GIVEN TEXT:
I've increased the priority to -N -2.
Are you sure you mean
-g
for RTT? The manual that I've been looking at use that for max log size.-g max_log_size
http://uftp-multicast.sourceforge.net/server_usage.txt
it shows -r for RTT.
-r init_grtt[:min_grtt:max_grtt]
Have I been using the wrong manual?
I tried with -r 0.5:0.5:15 and -s 20
and... so far so good. The first sync with these changes actually managed to transfer several files that had consistently gotten missed. A sync with no changes correctly skipped all other files just like the other clients do. And a new sync with just a new batch of files to all clients worked correctly as well.
The overall transfer time is a bit longer I think based on the transfer time logs I have it write. Before was ~20 seconds. Now it's ~40 seconds. If that's what it takes for all clients to sync correctly I'll take it. Though faster is always better in this case. So I might try to back off a few changes and see what breaks it again. Will report back.
Thanks so much for the help and support.
It seems a bit better with the AV and priority changes alone wihtout the RTT changes, but it still drops the problem client eventually.
Adding back the
-r 0.5:0.5:15
seems to let it keep up and hang in there. Will see how it looks after a day of use tomorrow.Thanks again.

[Records from a collection]
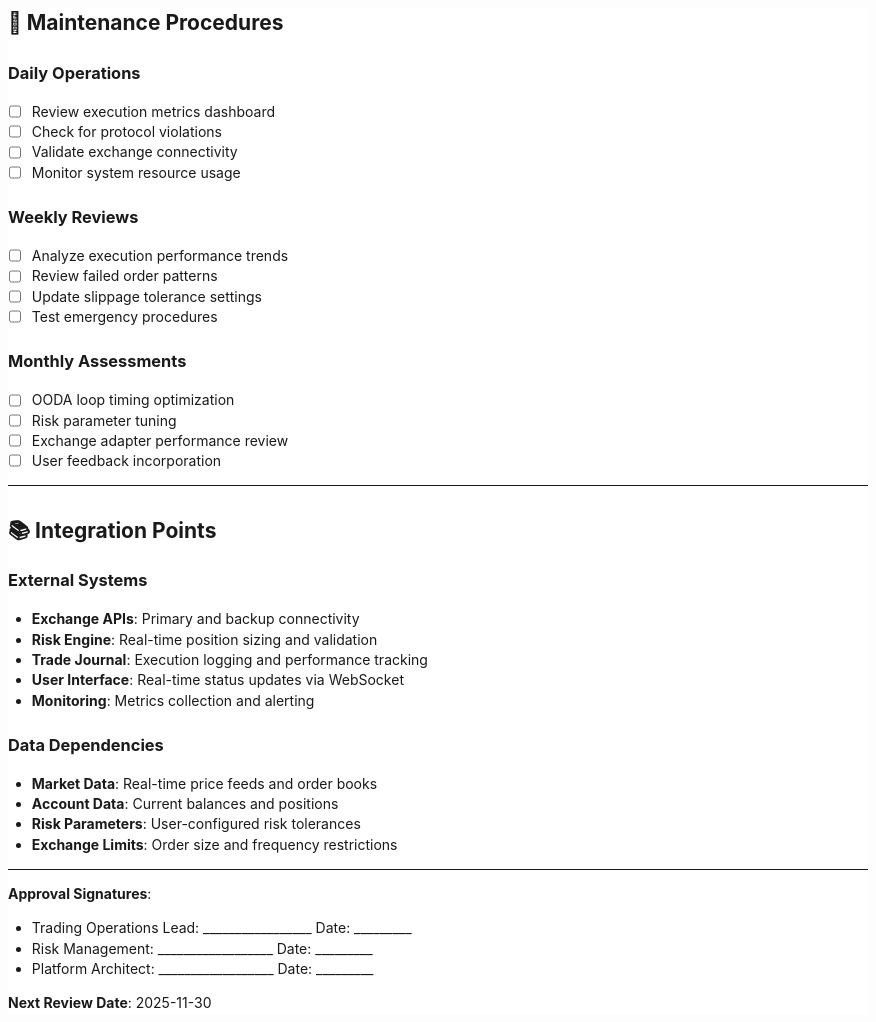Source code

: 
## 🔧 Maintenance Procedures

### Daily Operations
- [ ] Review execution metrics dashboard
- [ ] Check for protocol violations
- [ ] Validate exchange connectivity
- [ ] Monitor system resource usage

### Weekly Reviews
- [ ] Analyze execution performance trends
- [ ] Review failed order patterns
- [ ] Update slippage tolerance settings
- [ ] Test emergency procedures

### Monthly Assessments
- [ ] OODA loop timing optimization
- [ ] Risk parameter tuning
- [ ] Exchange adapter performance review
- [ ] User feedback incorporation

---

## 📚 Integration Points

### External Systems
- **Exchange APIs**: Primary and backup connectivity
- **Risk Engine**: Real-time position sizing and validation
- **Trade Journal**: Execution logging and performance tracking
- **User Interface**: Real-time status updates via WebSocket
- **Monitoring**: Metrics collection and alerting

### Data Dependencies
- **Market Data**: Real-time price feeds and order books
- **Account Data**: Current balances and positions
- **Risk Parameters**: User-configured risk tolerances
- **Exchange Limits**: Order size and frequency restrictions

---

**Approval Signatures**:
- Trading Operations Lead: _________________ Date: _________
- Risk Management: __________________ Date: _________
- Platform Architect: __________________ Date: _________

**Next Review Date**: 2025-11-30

INSTRUCTIONS:
a: Output the portion of the forum thread on UFTP multicast settings starting at "I've increased the" and ending at "-r for RTT.".
b: Pick up the forum thread on UFTP multicast settings after its last sentence and continue writing it.
The records have no connection to the forum thread on UFTP multicast settings.

TASK-BY-TASK ANSWERS:
a:
I've increased the priority to -N -2.
Are you sure you mean
-g
for RTT? The manual that I've been looking at use that for max log size.-g max_log_size
http://uftp-multicast.sourceforge.net/server_usage.txt
it shows -r for RTT.

b:
WellI can confirm now that the transfers are successfully completing. However the average time has gone from 20 seconds to 60 seconds. If I understand what the RTT change has done, is that the minimum time per file is now 0.5 seconds round trip instead of 0.01 seconds? And so tuning that minimum time to find the point where transfers start to fail again might allow for a reduction in transfer times again?
I think getting rid of that problem client entirely will be the long term solution. Or at least excluding it from the uftp transfer and maybe letting a slower separate process handle the copy for it.
Thank you Dennis. I have many more questions to try and get the most out of UFTP I will ask another day. I appreciate your time helping me.
Yes, the change to the -r option sets the minimum round trip to 0.5 seconds, and adjusting that value (specifically the second one) will help reduce the overall time.